Lo scenario Italia, in fatto di competenze, non è confortante…

I dati Ocse sono preoccupanti: in Italia solo il 21% delle persone tra i 16 e i 65 anni hanno un buon livello di alfabetizzazione e capacità di calcolo. In Giappone, per fare un paragone, siamo al 65%. Ovviamente c’è un tema complessivo di politica: potremmo dire che la corrispondente giapponese della nostra Industria 4.0 è Society 5.0. Society perchè l’approccio nipponico alla trasformazione digitale è umano-centrico, ossia la digitalizzazione deve portare vantaggi a tutta la società: la diffusione di competenze innovative non è stata pertanto solo a supporto degli investimenti dell’impresa, ma ha riguardato tutta la società e i risultati si vedono.

Un modello buono per l’Italia?

Occuparsi degli strumenti per la creazione delle competenze del futuro non è solo buono, è fondamentale per la settima economia al mondo e per evitare il declino del Paese.

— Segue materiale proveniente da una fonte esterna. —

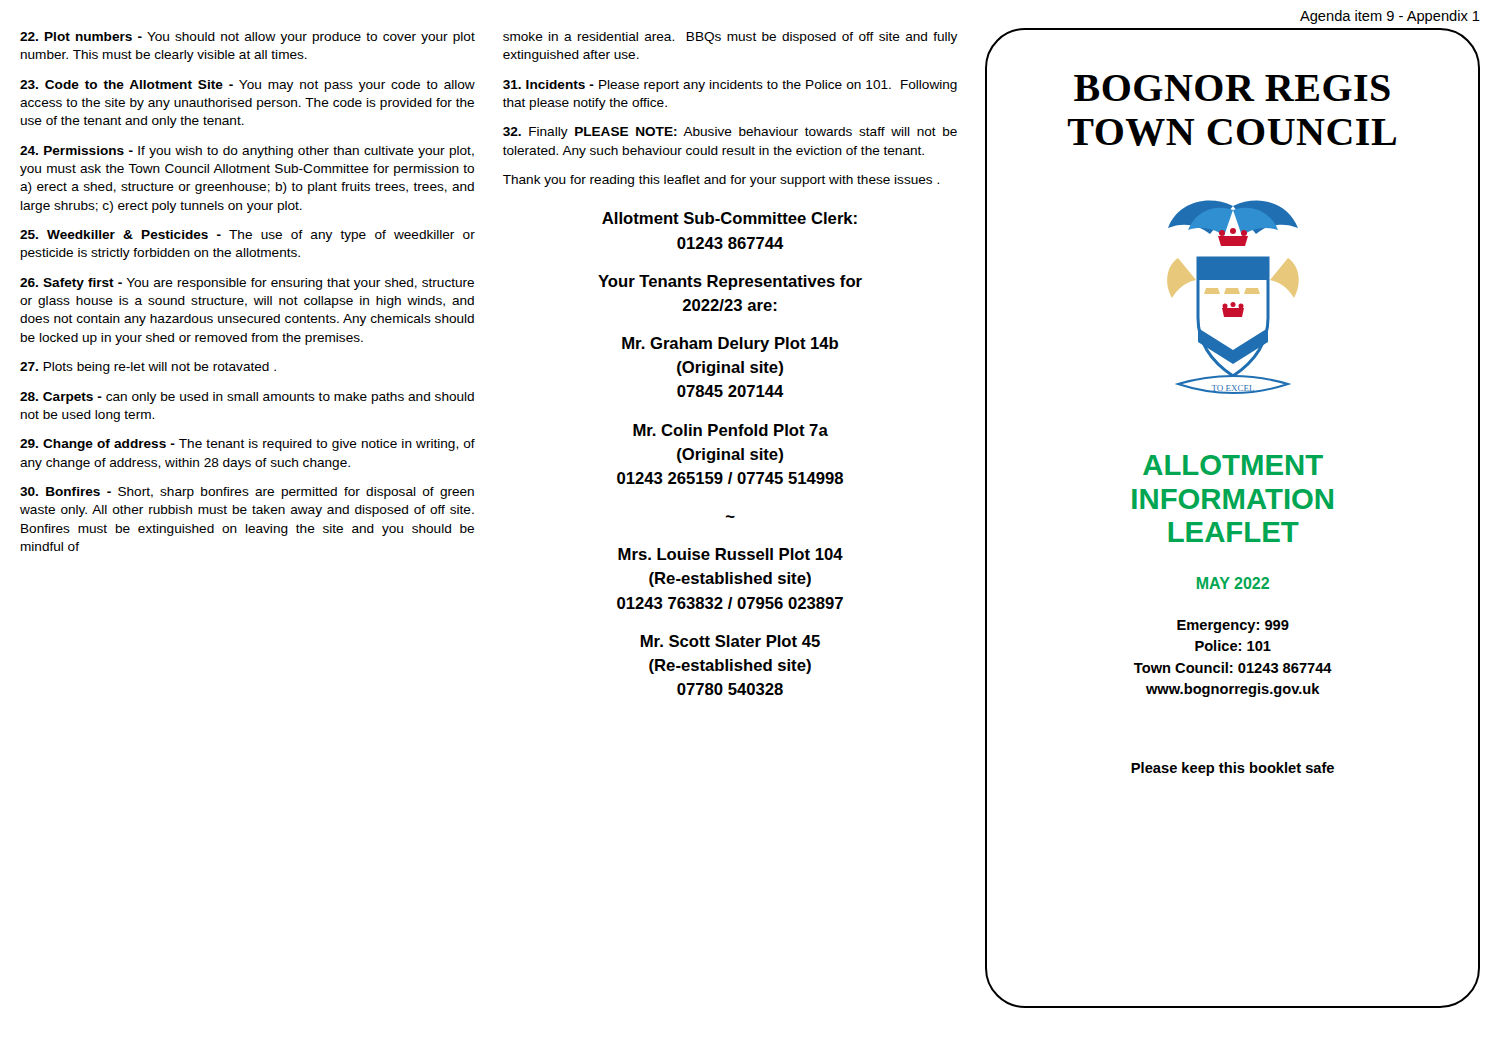Agenda item 9 - Appendix 1
22. Plot numbers - You should not allow your produce to cover your plot number. This must be clearly visible at all times.
23. Code to the Allotment Site - You may not pass your code to allow access to the site by any unauthorised person. The code is provided for the use of the tenant and only the tenant.
24. Permissions - If you wish to do anything other than cultivate your plot, you must ask the Town Council Allotment Sub-Committee for permission to a) erect a shed, structure or greenhouse; b) to plant fruits trees, trees, and large shrubs; c) erect poly tunnels on your plot.
25. Weedkiller & Pesticides - The use of any type of weedkiller or pesticide is strictly forbidden on the allotments.
26. Safety first - You are responsible for ensuring that your shed, structure or glass house is a sound structure, will not collapse in high winds, and does not contain any hazardous unsecured contents. Any chemicals should be locked up in your shed or removed from the premises.
27. Plots being re-let will not be rotavated .
28. Carpets - can only be used in small amounts to make paths and should not be used long term.
29. Change of address - The tenant is required to give notice in writing, of any change of address, within 28 days of such change.
30. Bonfires - Short, sharp bonfires are permitted for disposal of green waste only. All other rubbish must be taken away and disposed of off site. Bonfires must be extinguished on leaving the site and you should be mindful of
smoke in a residential area. BBQs must be disposed of off site and fully extinguished after use.
31. Incidents - Please report any incidents to the Police on 101. Following that please notify the office.
32. Finally PLEASE NOTE: Abusive behaviour towards staff will not be tolerated. Any such behaviour could result in the eviction of the tenant.
Thank you for reading this leaflet and for your support with these issues .
Allotment Sub-Committee Clerk:
01243 867744
Your Tenants Representatives for
2022/23 are:
Mr. Graham Delury Plot 14b
(Original site)
07845 207144
Mr. Colin Penfold Plot 7a
(Original site)
01243 265159 / 07745 514998
~
Mrs. Louise Russell Plot 104
(Re-established site)
01243 763832 / 07956 023897
Mr. Scott Slater Plot 45
(Re-established site)
07780 540328
BOGNOR REGIS
TOWN COUNCIL
TO EXCEL
ALLOTMENT
INFORMATION
LEAFLET
MAY 2022
Emergency: 999
Police: 101
Town Council: 01243 867744
www.bognorregis.gov.uk
Please keep this booklet safe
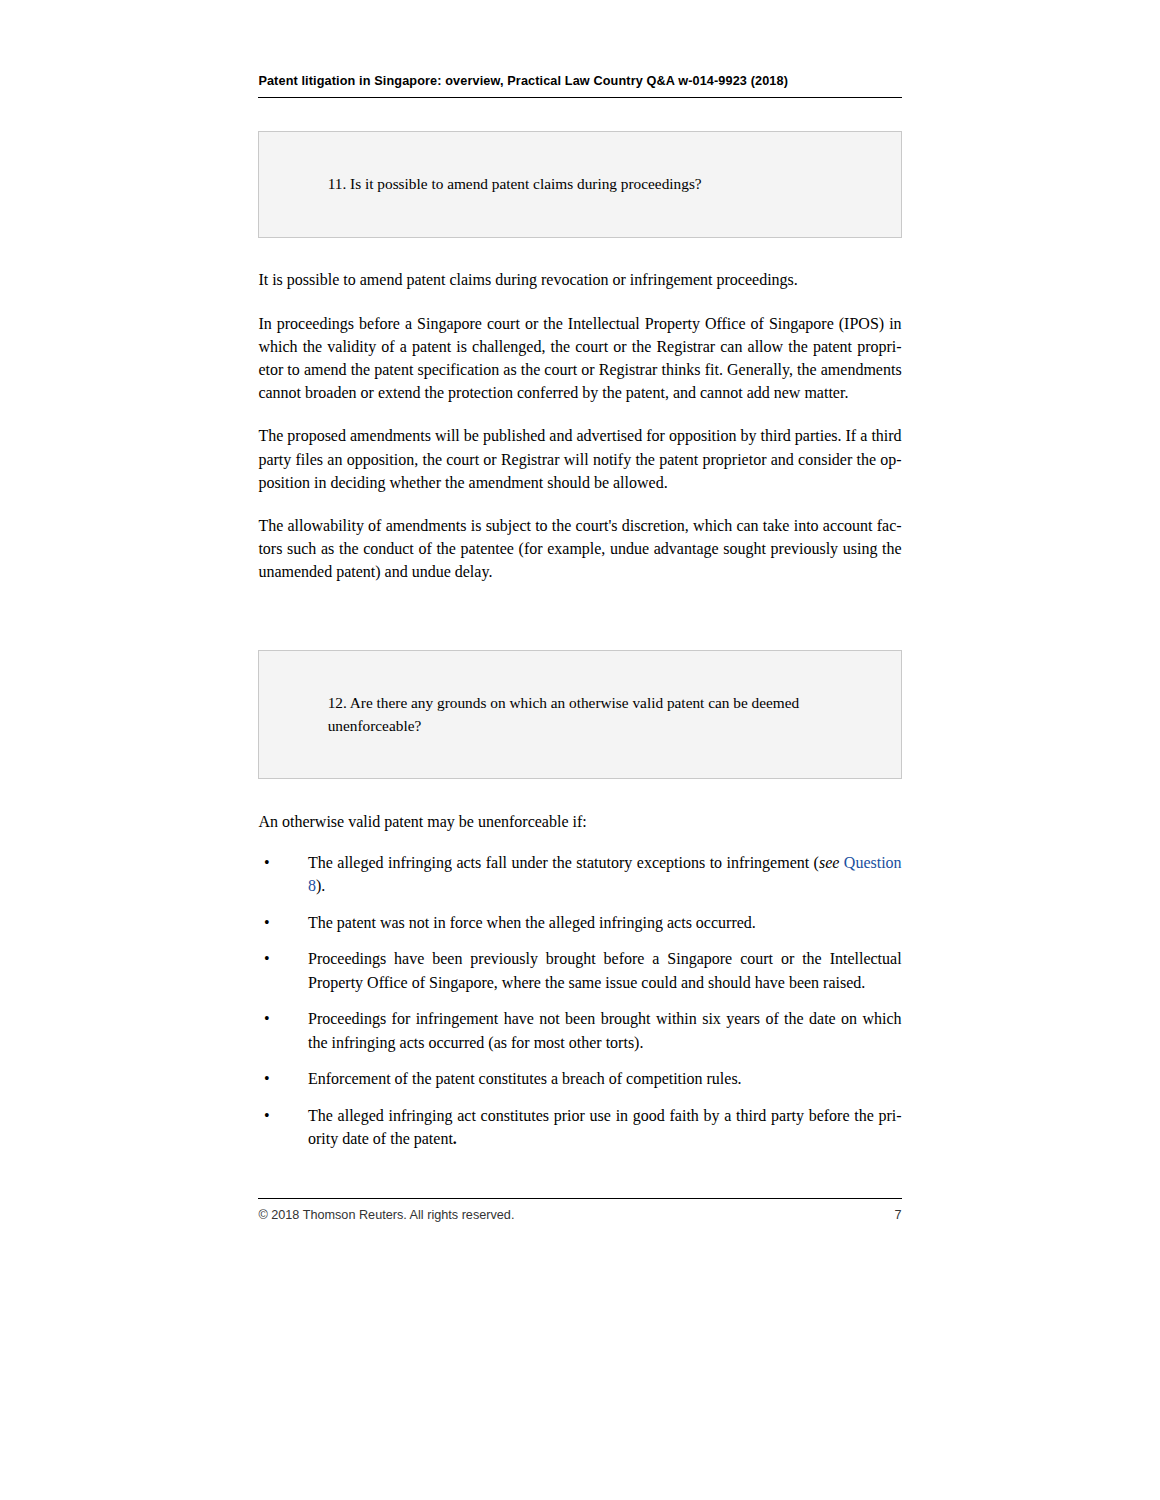Patent litigation in Singapore: overview, Practical Law Country Q&A w-014-9923 (2018)
11. Is it possible to amend patent claims during proceedings?
It is possible to amend patent claims during revocation or infringement proceedings.
In proceedings before a Singapore court or the Intellectual Property Office of Singapore (IPOS) in which the validity of a patent is challenged, the court or the Registrar can allow the patent proprietor to amend the patent specification as the court or Registrar thinks fit. Generally, the amendments cannot broaden or extend the protection conferred by the patent, and cannot add new matter.
The proposed amendments will be published and advertised for opposition by third parties. If a third party files an opposition, the court or Registrar will notify the patent proprietor and consider the opposition in deciding whether the amendment should be allowed.
The allowability of amendments is subject to the court's discretion, which can take into account factors such as the conduct of the patentee (for example, undue advantage sought previously using the unamended patent) and undue delay.
12. Are there any grounds on which an otherwise valid patent can be deemed unenforceable?
An otherwise valid patent may be unenforceable if:
The alleged infringing acts fall under the statutory exceptions to infringement (see Question 8).
The patent was not in force when the alleged infringing acts occurred.
Proceedings have been previously brought before a Singapore court or the Intellectual Property Office of Singapore, where the same issue could and should have been raised.
Proceedings for infringement have not been brought within six years of the date on which the infringing acts occurred (as for most other torts).
Enforcement of the patent constitutes a breach of competition rules.
The alleged infringing act constitutes prior use in good faith by a third party before the priority date of the patent.
© 2018 Thomson Reuters. All rights reserved. 7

Le stime dicono che il potenziale annuo globale di investimenti in intelligenza artificiale varia tra 9,5 e i 15,4 trilioni di dollari. Sarebbe opportuno che la politica mettesse questi temi al centro della propria azione: se perdiamo il treno, non resta che un inevitabile declino e le conseguenze peggiori ovviamente le subiranno le fasce più deboli della popolazione.